6000 südkoreanische Bauarbeiter stampfen dort, wo noch bis vor kurzem das Gelbe Meer rauschte, eine neue Stadt aus dem Boden. 91 Mrd. Dollar an internationalen Investitionen fließen nach Incheon, einem Wirtschaftspark nahe Seoul. Auf 209 Quadratkilometern sollen Produktionen für High-Tech-Konzerne, Universitäten, futuristische Wohn- und Finanzdistrikte entstehen, modernste Daten-Highways - und mittendrin der mit 570 Metern zweithöchste Tower der Welt.

512.000 Einwohner soll Incheon in zwölf Jahren zählen. Die Koreaner hoffen, mit Steuererleichterungen Investoren aus aller Welt anzuziehen. "Wir bauen um 202 Milliarden Dollar eine neue Metropole" , sagt Hee Kyon Jo Min vom Büro für Business Opportunities in luftiger Höhe. Seine Gäste erfasst bei der Aussicht aus den Fenstern der Schwindel. Auch viele internationale Finanzexperten lässt der Blick in die Niederung des realen Marktes bange werden. Denn die Krise an den Finanzmärkten hat Südkorea härter getroffen als erwartet.

Ausländische Investoren ziehen ihr Geld ab. Der Index der Börse in Seoul brach seit Jänner um bis um die Hälfte ein. Die südkoreanische Währung Won erreichte zugleich Tiefststände, die es seit der Asienkrise vor elf Jahren nicht mehr gab, und die Dollarreserven schmelzen.

"Mehr als genug freies Kapital"

Hee Kyon Jo Min räumt ein, dass sich einzelne Projekte in der "Stadt der Zukunft" verzögerten. Bislang sei jedoch kein Partner abgesprungen, versichert er, bevor er weitere City-Pläne an die Wand projiziert. Chris Sausser ist einer der Investoren. Graumeliertes Haar, lässiger Anzug, Amerikaner und hochrangiger Manager der Gale International. Der Immobilienentwickler baut in Incheon um mehrere Milliarden Dollar. Künftig könnte es sicher schwieriger werden, meint er. Was die Projekte für die kommenden Jahre betreffe, so sei aber alles ausfinanziert. "Es gibt nach wie vor weltweit mehr als genug freies Kapital. Wir wurden von China angesprochen, wir hätten unseren Distrikt dort 13 Mal bauen können."

_Arbeitsauftrag A_:
Wie viele Einwohner soll Incheon laut dem Lesetext in zwölf Jahren haben?
_Arbeitsauftrag B_:
Schreiben Sie aus dem Lesetext die Passage ab, die mit den Worten "6000 südkoreanische Bauarbeiter" beginnt, und enden Sie nach "Tower der Welt.".
_Arbeitsauftrag C_:
Schreiben Sie den Text über die neue Stadt Incheon im Anschluss an seinen letzten Satz weiter.

_Vorliegendes Material_:

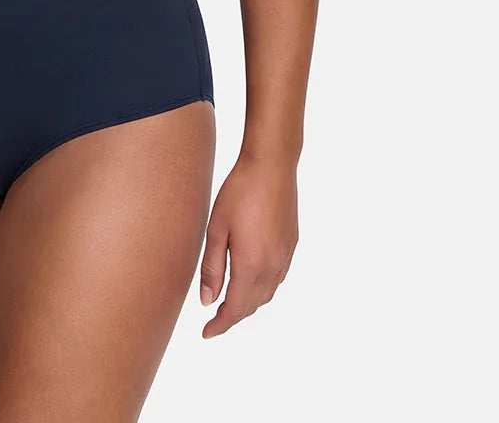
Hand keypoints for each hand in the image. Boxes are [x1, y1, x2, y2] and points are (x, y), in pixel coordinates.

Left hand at [198, 153, 298, 337]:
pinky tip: (251, 278)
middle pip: (252, 305)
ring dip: (249, 302)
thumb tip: (207, 301)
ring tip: (229, 300)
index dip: (220, 325)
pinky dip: (262, 287)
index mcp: (251, 265)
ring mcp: (285, 257)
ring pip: (267, 294)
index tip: (207, 333)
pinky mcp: (292, 245)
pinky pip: (277, 278)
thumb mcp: (216, 228)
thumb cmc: (239, 192)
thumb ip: (212, 268)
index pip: (235, 309)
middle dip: (233, 315)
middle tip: (214, 318)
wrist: (271, 166)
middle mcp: (272, 267)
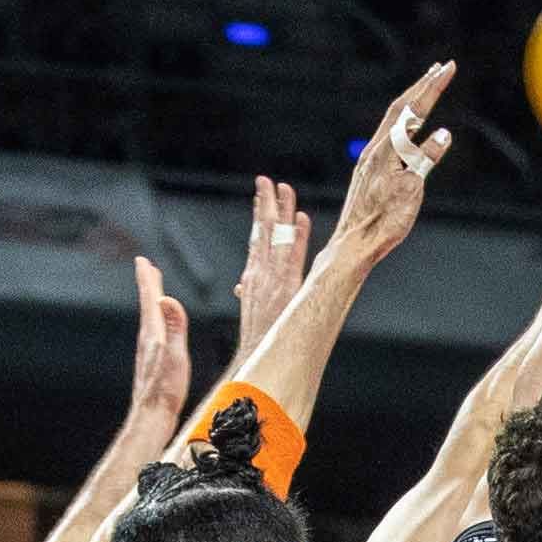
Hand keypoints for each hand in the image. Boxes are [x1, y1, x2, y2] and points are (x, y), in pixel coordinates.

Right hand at [227, 182, 304, 350]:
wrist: (255, 360)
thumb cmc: (256, 341)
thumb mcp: (248, 312)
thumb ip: (246, 294)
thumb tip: (240, 285)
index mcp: (251, 278)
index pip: (254, 240)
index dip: (257, 216)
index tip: (260, 196)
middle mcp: (259, 274)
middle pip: (261, 231)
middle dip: (264, 204)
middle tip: (267, 180)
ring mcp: (272, 279)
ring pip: (275, 238)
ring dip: (281, 211)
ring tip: (284, 187)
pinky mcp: (286, 288)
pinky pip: (293, 258)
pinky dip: (297, 238)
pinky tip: (302, 219)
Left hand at [324, 61, 460, 261]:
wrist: (355, 244)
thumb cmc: (383, 222)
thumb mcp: (411, 190)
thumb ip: (425, 158)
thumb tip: (443, 134)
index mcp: (385, 150)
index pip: (412, 110)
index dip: (432, 87)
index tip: (449, 68)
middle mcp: (375, 149)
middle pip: (401, 108)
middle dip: (423, 86)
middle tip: (443, 67)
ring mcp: (371, 159)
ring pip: (394, 121)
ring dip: (413, 102)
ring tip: (428, 86)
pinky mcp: (370, 170)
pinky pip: (390, 137)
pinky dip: (405, 122)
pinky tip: (410, 124)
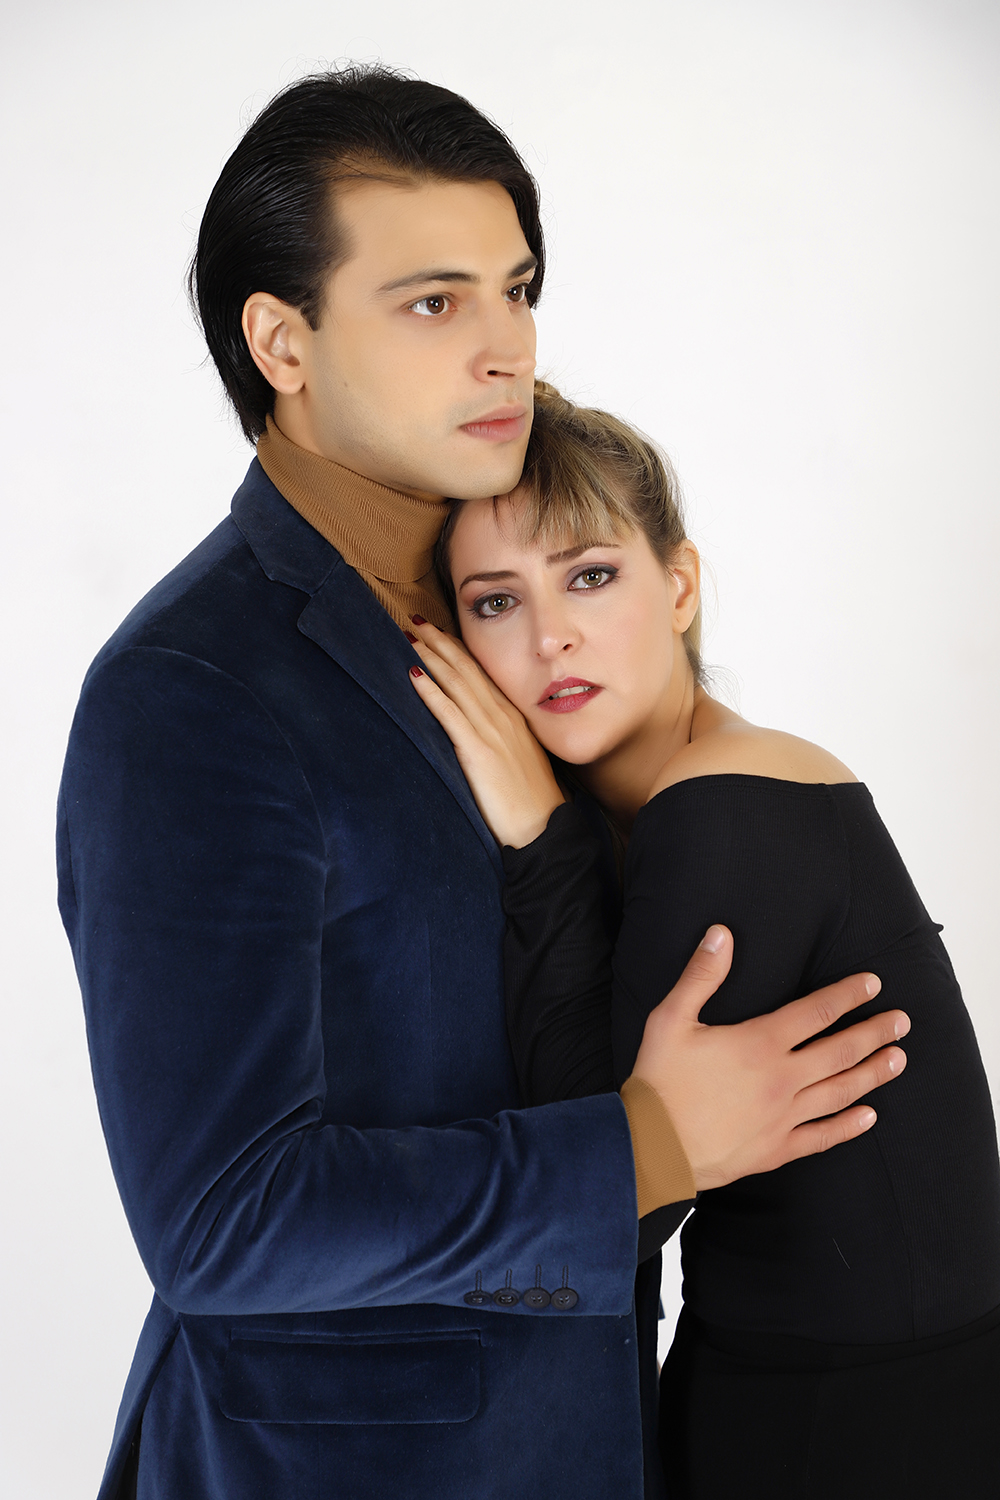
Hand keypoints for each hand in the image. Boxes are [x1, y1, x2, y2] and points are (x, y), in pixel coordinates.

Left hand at [405, 618, 564, 847]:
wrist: (543, 830)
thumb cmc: (531, 802)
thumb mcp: (519, 760)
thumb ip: (501, 740)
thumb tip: (479, 733)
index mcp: (513, 717)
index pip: (481, 674)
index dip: (458, 650)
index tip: (438, 632)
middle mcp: (503, 717)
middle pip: (466, 670)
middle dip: (440, 642)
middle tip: (415, 621)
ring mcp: (492, 732)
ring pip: (456, 684)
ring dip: (431, 657)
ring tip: (409, 637)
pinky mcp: (478, 752)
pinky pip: (449, 714)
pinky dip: (430, 691)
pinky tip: (412, 675)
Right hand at [631, 925, 908, 1191]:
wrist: (652, 1147)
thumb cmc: (659, 1080)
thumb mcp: (671, 1018)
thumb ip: (701, 975)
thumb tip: (722, 934)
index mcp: (759, 1044)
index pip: (815, 1012)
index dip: (847, 995)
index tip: (874, 984)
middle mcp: (781, 1079)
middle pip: (839, 1051)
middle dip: (873, 1033)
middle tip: (902, 1022)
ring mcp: (782, 1117)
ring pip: (839, 1092)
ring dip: (872, 1074)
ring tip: (898, 1060)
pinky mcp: (776, 1148)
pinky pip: (822, 1137)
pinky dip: (848, 1126)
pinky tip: (869, 1117)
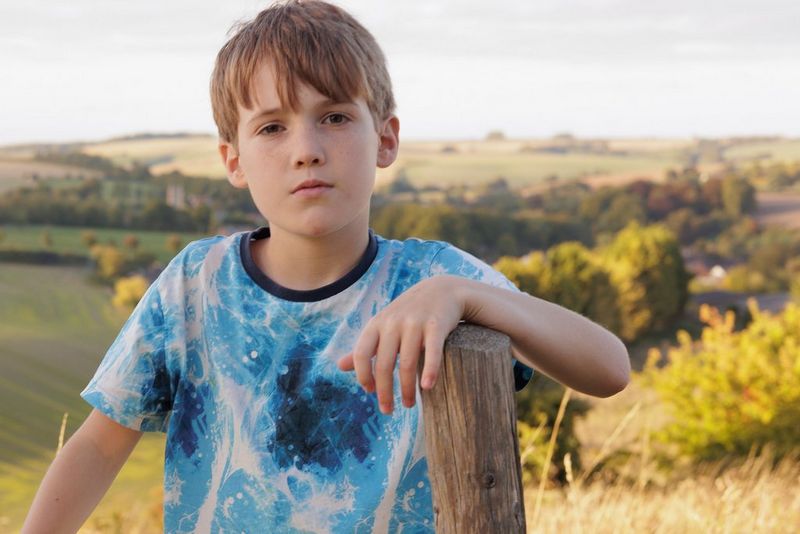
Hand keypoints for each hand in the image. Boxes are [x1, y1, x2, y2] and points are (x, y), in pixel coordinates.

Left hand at [337, 275, 464, 414]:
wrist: (442, 291)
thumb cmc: (408, 314)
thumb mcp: (383, 327)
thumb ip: (364, 348)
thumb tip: (339, 366)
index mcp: (377, 325)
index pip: (362, 354)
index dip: (363, 375)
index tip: (370, 392)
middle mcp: (394, 323)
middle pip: (385, 364)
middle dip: (385, 391)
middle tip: (388, 410)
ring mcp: (416, 324)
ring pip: (407, 363)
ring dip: (407, 388)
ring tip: (409, 404)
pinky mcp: (437, 326)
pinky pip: (432, 352)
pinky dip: (430, 371)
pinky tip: (427, 387)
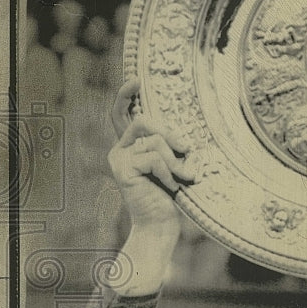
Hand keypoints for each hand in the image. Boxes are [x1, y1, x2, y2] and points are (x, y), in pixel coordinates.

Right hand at [108, 78, 195, 235]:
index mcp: (128, 147)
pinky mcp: (124, 170)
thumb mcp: (170, 166)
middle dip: (171, 135)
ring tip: (182, 178)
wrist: (158, 227)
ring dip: (175, 161)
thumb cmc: (168, 198)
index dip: (125, 95)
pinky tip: (172, 187)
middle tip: (188, 151)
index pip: (122, 115)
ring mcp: (119, 160)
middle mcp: (119, 150)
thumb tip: (180, 135)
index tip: (137, 80)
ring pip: (155, 142)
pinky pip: (155, 158)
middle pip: (145, 122)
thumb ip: (167, 147)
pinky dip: (170, 172)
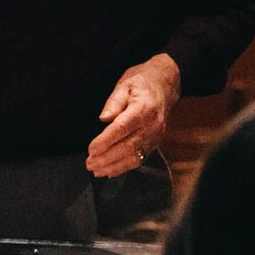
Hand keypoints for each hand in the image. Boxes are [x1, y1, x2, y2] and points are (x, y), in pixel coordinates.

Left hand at [86, 53, 179, 177]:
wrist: (165, 85)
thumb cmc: (142, 83)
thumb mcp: (125, 84)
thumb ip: (114, 102)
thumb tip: (104, 119)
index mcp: (143, 108)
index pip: (122, 128)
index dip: (106, 140)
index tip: (91, 149)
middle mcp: (152, 125)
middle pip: (128, 146)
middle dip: (107, 158)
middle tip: (89, 163)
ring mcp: (156, 136)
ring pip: (134, 156)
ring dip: (114, 166)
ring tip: (96, 170)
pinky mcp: (155, 142)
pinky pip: (140, 158)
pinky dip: (124, 167)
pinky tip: (110, 171)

_Ergebnis A_:
512.000 Einwohner.

_Ergebnis B_:
6000 südkoreanische Bauarbeiter stampfen dort, wo noch bis vor kurzem das Gelbe Meer rauschte, eine neue Stadt aus dem Boden. 91 Mrd. Dollar an internationalen Investitionen fließen nach Incheon, einem Wirtschaftspark nahe Seoul. Auf 209 Quadratkilometern sollen Produktionen für High-Tech-Konzerne, Universitäten, futuristische Wohn- und Finanzdistrikte entstehen, modernste Daten-Highways - und mittendrin der mit 570 Metern zweithöchste Tower der Welt.

_Ergebnis C_:
Südlich des Festlandes auf Jeju-do feiert sich die Wirtschaftselite. Koreanische Unternehmer aus aller Welt haben sich auf der Vulkaninsel zum Wirtschaftskongress versammelt. Tänze und Trommelwirbel umrahmen die Ansprachen der Minister. Es ist die Rede davon, dass Korea auch diese Finanzkrise überwinden werde. Kein anderes Land, habe gelernt, Schwierigkeiten derart rasch zu meistern. "Wir sind deutlich besser aufgestellt als vor der Asien-Krise, ergänzt Tong-Soo Chung, Chef von Kotra, einer Agentur, die Investoren holen soll.

Dass sich Asien von der westlichen Ökonomie entkoppeln könnte, sei ein Mythos, sagt Dae Whan Chang als sich die strenge Zeremonie des Galaabends lockert. Chang ist Chefredakteur der Maeil Business Newspaper, der viertgrößten Zeitung des Landes. Die Leute hier seien massiv verunsichert, die Krise der 90-er Jahre wirke psychologisch nach. "Aber ich garantiere Ihnen, in einem Jahr ist unsere Währung stärker als je zuvor" , fährt er im selben Atemzug fort und zeichnet ein neues Bild der Welt in die Luft: Die USAwürden künftig nur noch ein Drittel zur Weltwirtschaft beitragen, statt bisher zwei Drittel. Asien werde sich 20 Prozent davon sichern und Europa ein Drittel.

Export- und Konsumflaute

In Korea gilt es aber erst die drohende Flaute bei Export und Konsum abzuwenden. Es sind weniger große Konzerne als die Hausfrauen Südkoreas, die der Absturz der Aktienmärkte in die Bredouille bringt. Sie gelten als die Hüter der Familienbudgets - und als emsige Spekulanten. Viele sind an der Börse jetzt um ihr Vermögen gekommen, die Folgen auf den Konsum könnten dramatisch sein, warnen Experten. Unter KMU droht aufgrund restriktiver Kreditvergabe und verlängerter Zahlungsfristen eine Pleitewelle.Die Immobilienpreise sinken.

Wolfgang Slawinski lebt seit elf Jahren in Südkorea. Er vertritt hier das österreichische High-Tech-Unternehmen Frequentis und ist Vize der europäischen Handelskammer in Korea. An den guten Rahmenbedingungen für Investitionen habe sich nichts geändert, meint er. Neben Frequentis sind VA-Tech, Engel, AVL, AT&S und Doppelmayr vor Ort. Ein österreichisches Solar-Technik-Projekt ist in der Pipeline.  (Verena Kainrath aus Seoul, DER STANDARD, Print-Ausgabe, 8./9.11.2008)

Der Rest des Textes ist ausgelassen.